Marco Rizzo

scheda aggiornata al 08/06/2009

Marco Rizzo - nato a Torino, 50 anni, figlio di Armando, operaio Fiat (alle carrozzerie di Mirafiori per 36 anni), “ha un glorioso passato da pugile dilettante, prosecuzione naturale della sua giovanile appartenenza al servizio d’ordine dei movimenti extra-parlamentari dell’estrema sinistra” (Giancarlo Perna).

Laureato in scienze politiche nel 1985, giornalista pubblicista, diviene docente presso il Centro di Orientamento Scolastico professionale di Torino e vi rimane sino al 1994. E’ componente della Direzione Provinciale del Partito Comunista Italiano di Torino dal 1986 al 1991e consigliere provinciale di Torino nel quadriennio 1991-1995.

E’ tra i fondatori di Rifondazione Comunista “Quando nacque Rifondazione io divenni il primo segretario a Torino”. Dal 1995 al 1998 ricopre il ruolo di coordinatore della segreteria nazionale.
Nel 1998 è tra gli scissionisti che vogliono continuare ad appoggiare i governi de L’Ulivo e quindi è tra i fondatori del Partito dei Comunisti Italiani e ricopre la carica di coordinatore alla segreteria nazionale fino al 2004.

Eletto alla Camera nel 1994 e nel 1996 nelle liste Prc e nel 2001 per il Pdci di cui diventa presidente del gruppo, nel 2004 è eletto deputato del Parlamento europeo per la lista dei Comunisti Italiani nella circoscrizione nord-ovest, ricevendo oltre 10mila preferenze.
Dopo una lite con Armando Cossutta, nonostante accordi di lasciargli il seggio cambia idea e decide di tenersi il posto a Strasburgo.
Era iscritto al gruppo parlamentare della Sinistra Europea-Sinistra Verde Nordica.

In seguito alle elezioni politiche del 2006 preferisce non rientrare direttamente nella politica italiana per continuare a guidare la delegazione dei Comunisti Italiani al Parlamento europeo.
Attualmente è coordinatore della direzione nazionale dei Comunisti Italiani.

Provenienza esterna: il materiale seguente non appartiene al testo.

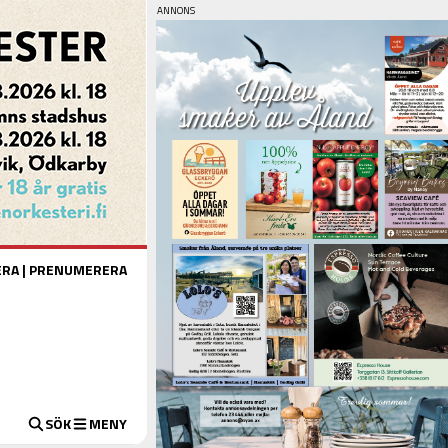
ERA
|
PRENUMERERA
SÖK
MENY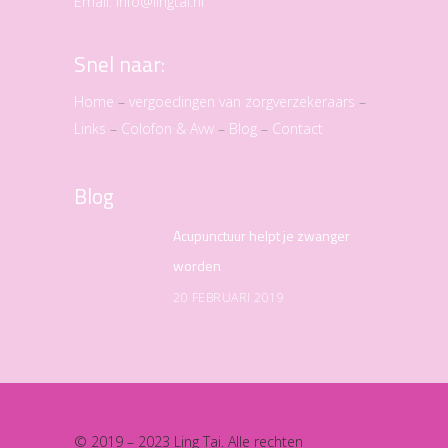
Email:
info@lingtai.nl
Snel naar:
Home
–
vergoedingen van zorgverzekeraars
–
Links
–
Colofon & Avw
–
Blog
–
Contact
Blog
Acupunctuur helpt je zwanger
worden
20 FEBRUARI 2019
© 2019 – 2023 Ling Tai. Alle rechten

E’ sempre stato critico verso l’alleanza della Sinistra l’Arcobaleno, contrario alla scomparsa di falce e martello dal simbolo della sinistra per le politiche 2008, dopo la sconfitta elettorale propose di ripartire proprio da lì e “da un nuovo partito comunista fatto di tutti i comunisti che vogliono superare radicalmente questa società. Un partito collegiale e senza leadership, perché la leadership è di destra” (Catalogo dei Viventi 2009).
La sinistra, “quella vera non può essere altro che antiliberista e anticapitalista. Chi non è d’accordo vada nel Partito Democratico” (Catalogo dei Viventi 2009).
Dice di Bertinotti: “Bertinotti non ama gli operai. L’operaio che fa sciopero non gode, soffre.Bertinotti è estremista e subalterno allo stesso tempo. Non vede l’ora di rompere qualsiasi trattativa. Ma se io andassi in guerra non vorrei mai un generale come lui. E’uno che scappa” (Catalogo dei Viventi, 2009).

Nel 2007 pubblica il libro Perché ancora comunisti. Le ragioni di una scelta (Baldini Castaldi Dalai).

E’ vicepresidente della Commissione per il mercato interno e la protezione dei consumatori, della Commissione per gli affari esteri, della Sottocommissione per la sicurezza e la difesa, della Delegazione per le relazioni con i paesi dell’America centrale, della Delegazione per le relazioni con gli Stati del Golfo, compreso lo Yemen.